## The problem
Only the number is needed: the count of lines in the records with the word "Figure".

....

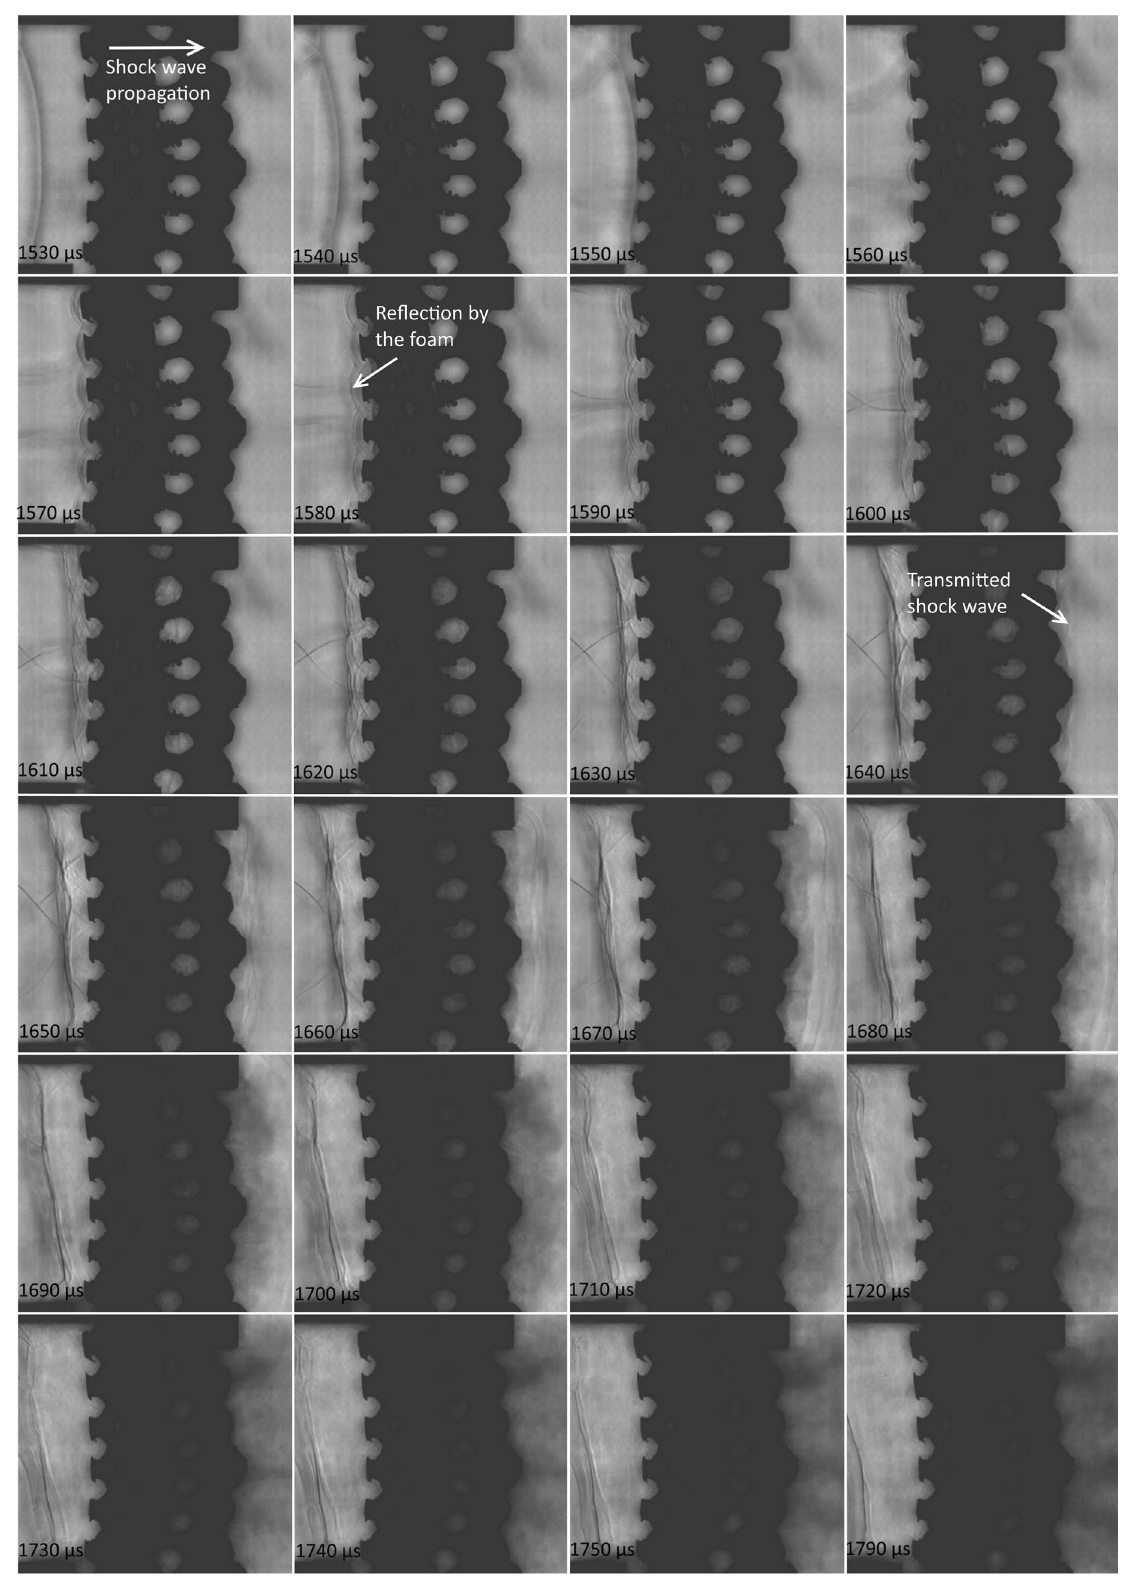
Fig. 9 Photographs resulting from fast video recording, showing the shock wave propagation through a slice of cast metallic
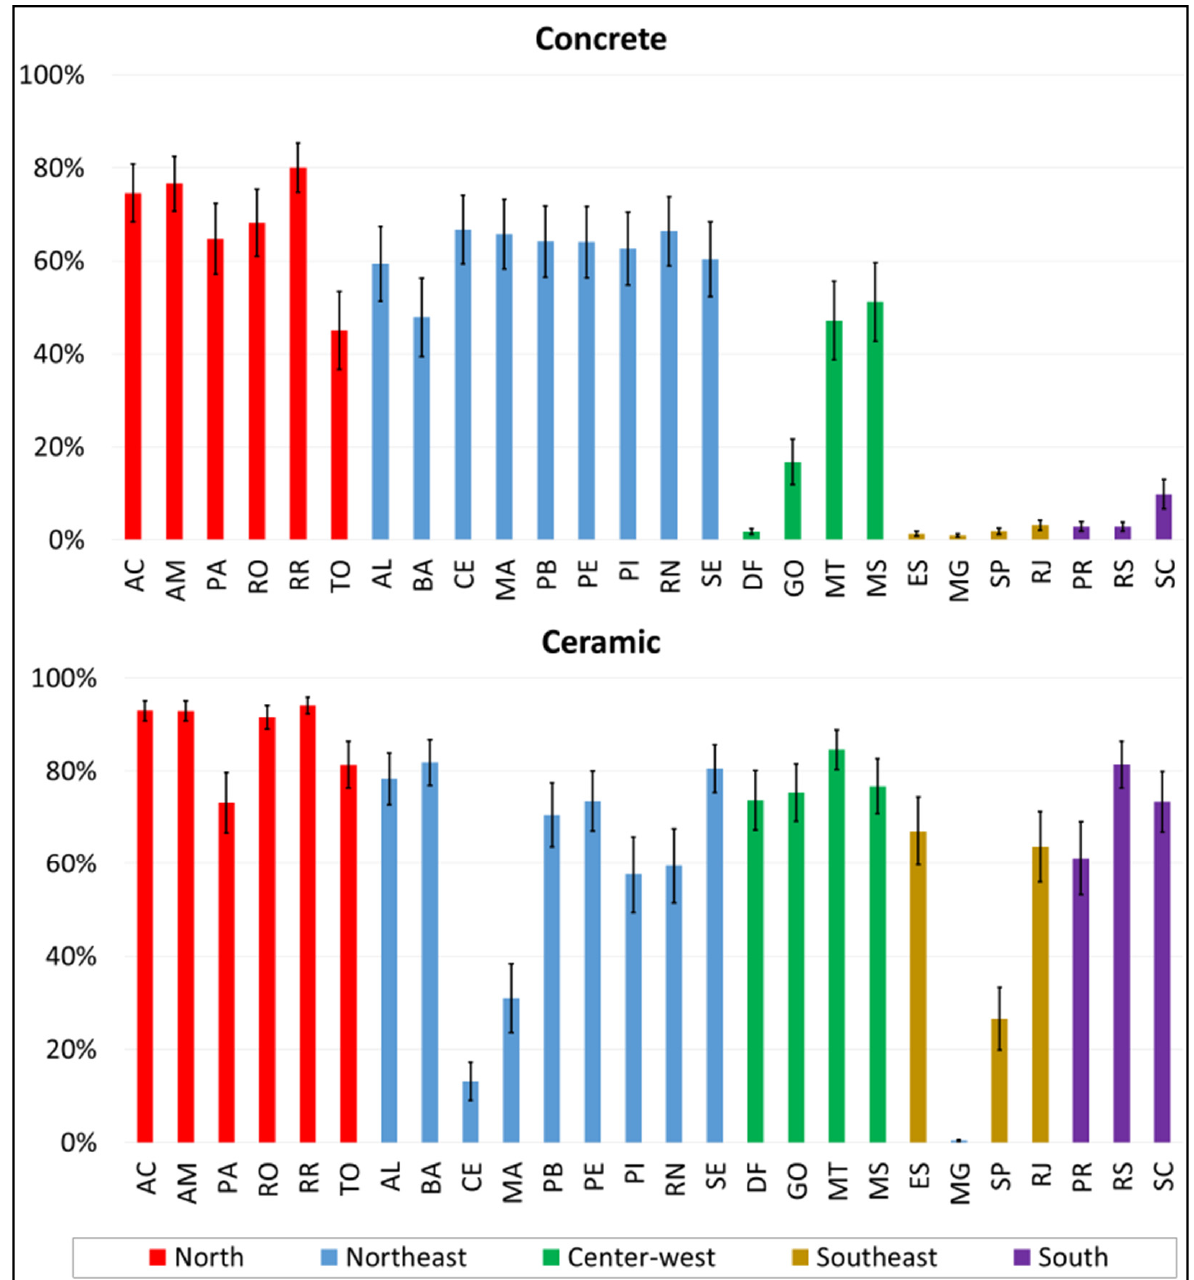
Figure 8. Percentage of the transportation stage in the Climate Change impact. The error bars represent the standard deviation due to transportation scenarios.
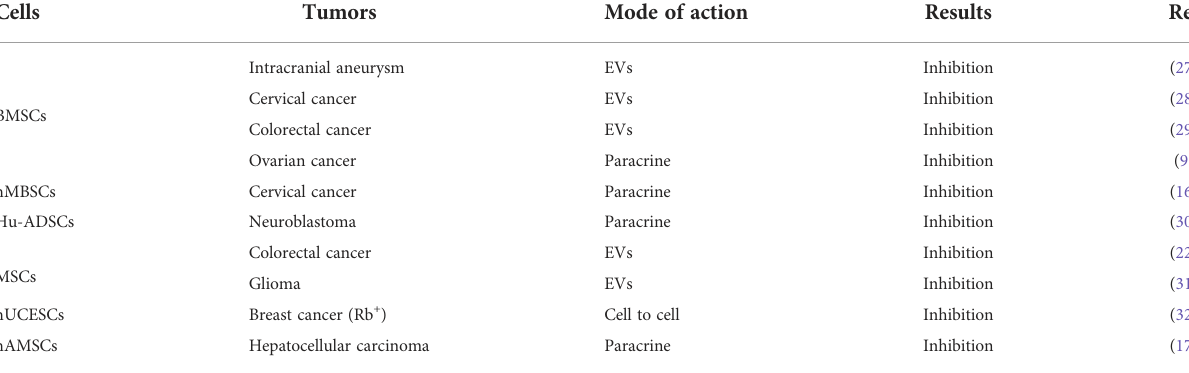
TABLE 2 The inhibitory effect of MSCs in cancers.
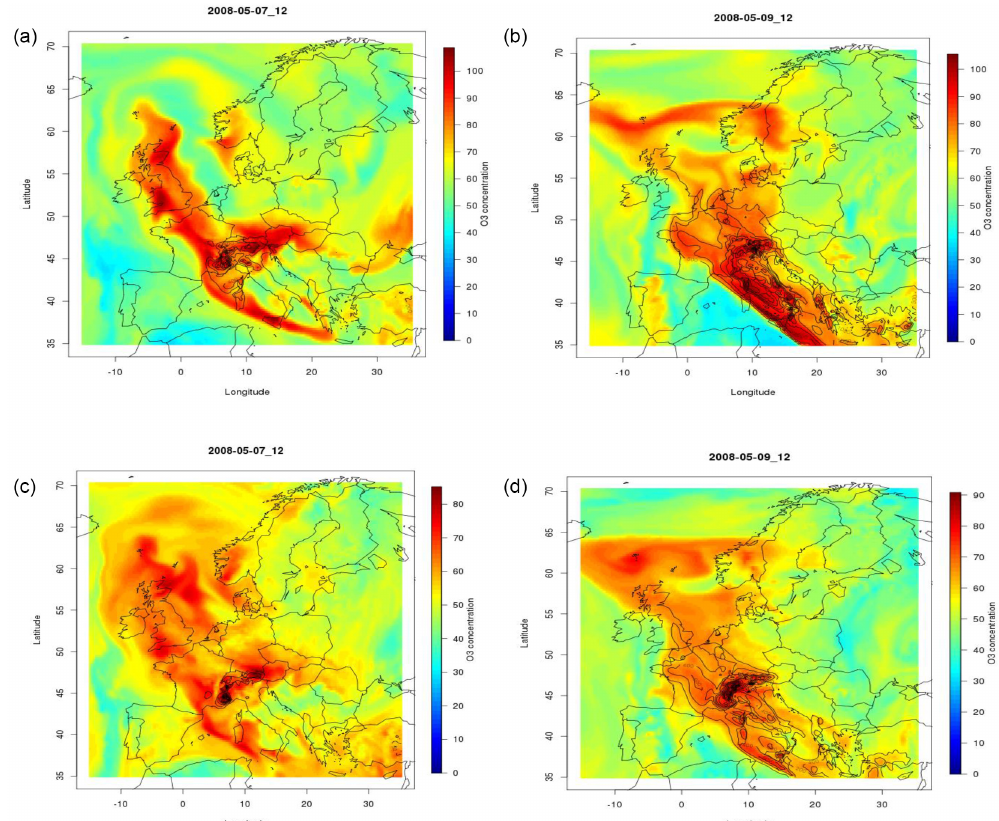
Figure 10. (a, b) CHIMERE simulations of the ozone field at 3km altitude (in ppb) with the iso-contours of the high tropospheric tracer (in black; arbitrary units) for 7 May 2008 (left column) and 9 May 2008 (right column). (c, d) Same as in (a, b) but for 1.5km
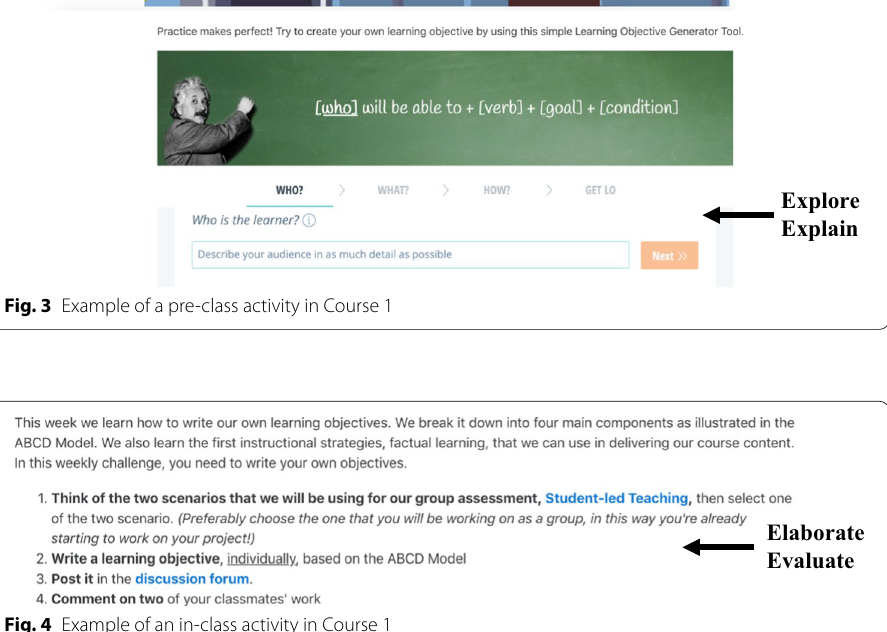
Fig. 4 Example of an in-class activity in Course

....

## Answer to this problem
2